Eh oui, car voilà ce que Buried tente de faire. Il copie-colle l’idée sublime de Kill Bill lorsqu’Uma Thurman se retrouve enterrée vivante. Voilà la vraie référence de Buried. Tout comme chaque épisode de X-files a donné par la suite une série à part entière, Rodrigo Cortez brode tout un film entier sur un passage de Kill Bill. La différence est que le génie de Quentin Tarantino parvient à nous faire vivre tout le prisme de l’angoisse en une poignée de minutes là où Buried ne parvient pas une seule seconde à nous faire vivre la claustrophobie en 90′. L’idée conceptuel vient de Tarantino : la caméra bloqué sous terre, la terreur rendu par le jeu d’acteur de Beatrice Kido, l’utilisation du son pour rendre la sensation de profondeur, de l’isolement. En somme, l’utlisation de ce que peux offrir le cinéma pour retranscrire la sensation d’être enterré vivant. L’horreur. Car c’est d’horreur que l’on devrait parler, non pas de thriller faussement politique. Pas une seconde nous parvenons à lire sur le visage du héros de Buried le sentiment de la panique. Se retrouver enterré vivant n’est pas banal : pour lui si. Il exécute tranquillement ses actions, piquera une colère ou deux pour la forme et mourra avec le même désintérêt qu’on avait pour lui au début du film.

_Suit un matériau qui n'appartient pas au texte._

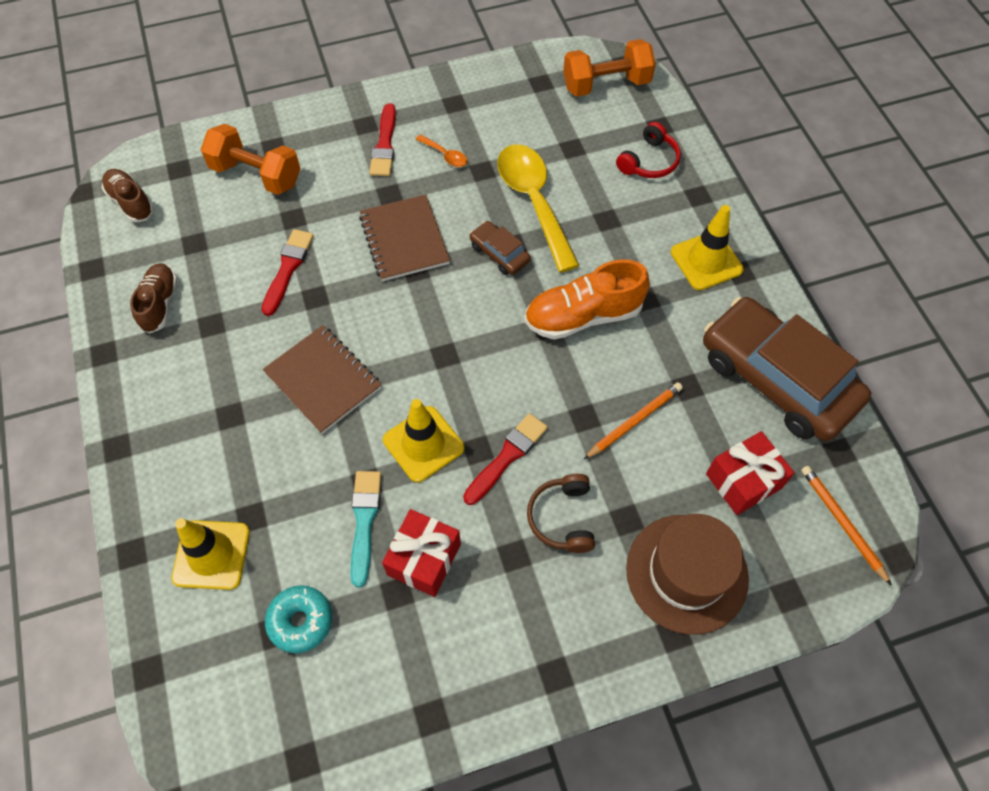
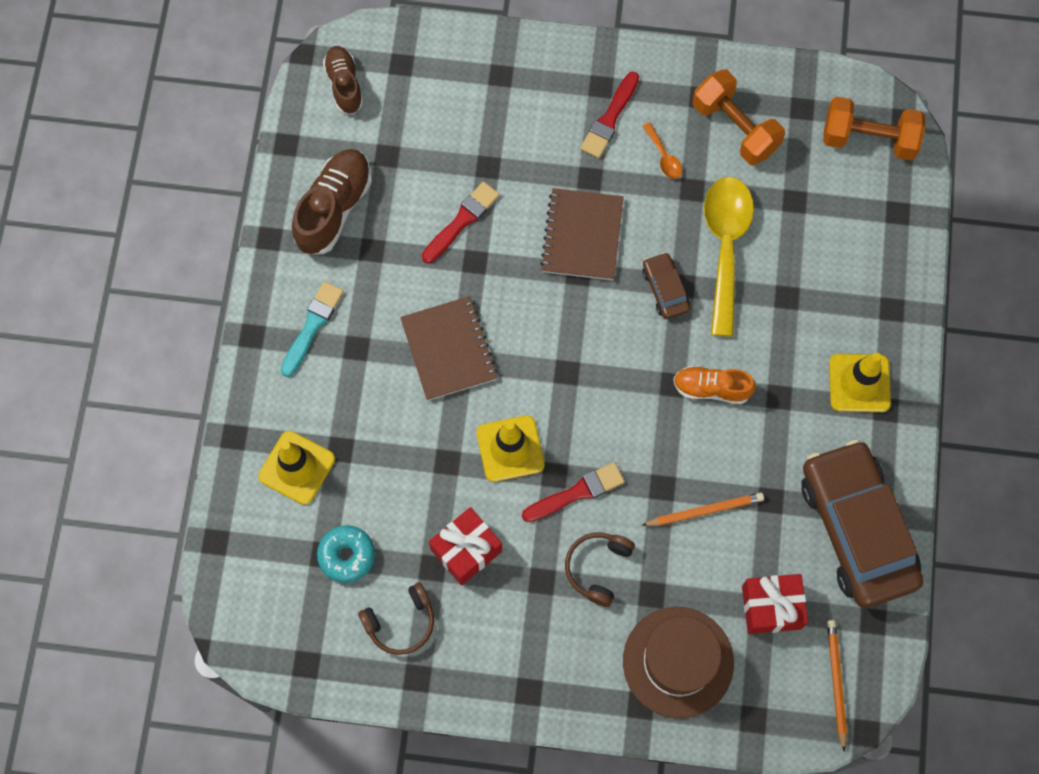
camera: 25 degrees right, 10 degrees up
(159, 304) = (334, 209): brown shoe -> brown shoe, size x1.56
(256, 175) = (472, 102): orange dumbbell -> orange dumbbell (735, 128)
(364, 521) = (431, 495): turquoise brush -> turquoise brush (312, 326)
(388, 665) = (401, 623): none -> brown headphones
(583, 316) = (711, 388): orange shoe -> orange shoe, size x0.64
(649, 161) = (864, 249): red headphones -> none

Faux film d’auteur intelligent et dérangeant, Buried est désespérant. Rodrigo Cortez a déjà réalisé, mais c’est l’œuvre d’un étudiant en cinéma. Il lui fallait un concept, il lui fallait faire du Hitchcock, du film de série B teinté de film d’auteur. Buried est une coque vide sans talent, sans émotion et, pire, un cliché de bout en bout sur le monde d’aujourd’hui. Le film voudrait dénoncer l’isolement inhumain dans lequel on vit ( symboliquement) mais dans le fond le seul isolement présent c’est la vision stéréotypée des rapports humains qu’à le réalisateur comme s’il ne voyait le monde qu’à travers les journaux et internet. Cela étouffe le film. Le propre du film hitchcockien est bien d’enfermer ses personnages dans des situations et des pensées si personnelles qu’ils déconnectent du rail rassurant de l’analyse sociologique pour aller sur le terrain angoissant de l’être. Sous cet angle-là, Buried est anti-hitchcockien. Il prend une situation qui devrait mettre le héros face aux pires tourments et tout cela se récupère et se décante dans l’ordre bien établi de la société. Au lieu d’une bouffée d’angoisse, un bâillement profond. Et ça, il fallait le faire.

Sortie en dvd et blu-ray aujourd’hui, 22 mars (Studio 37).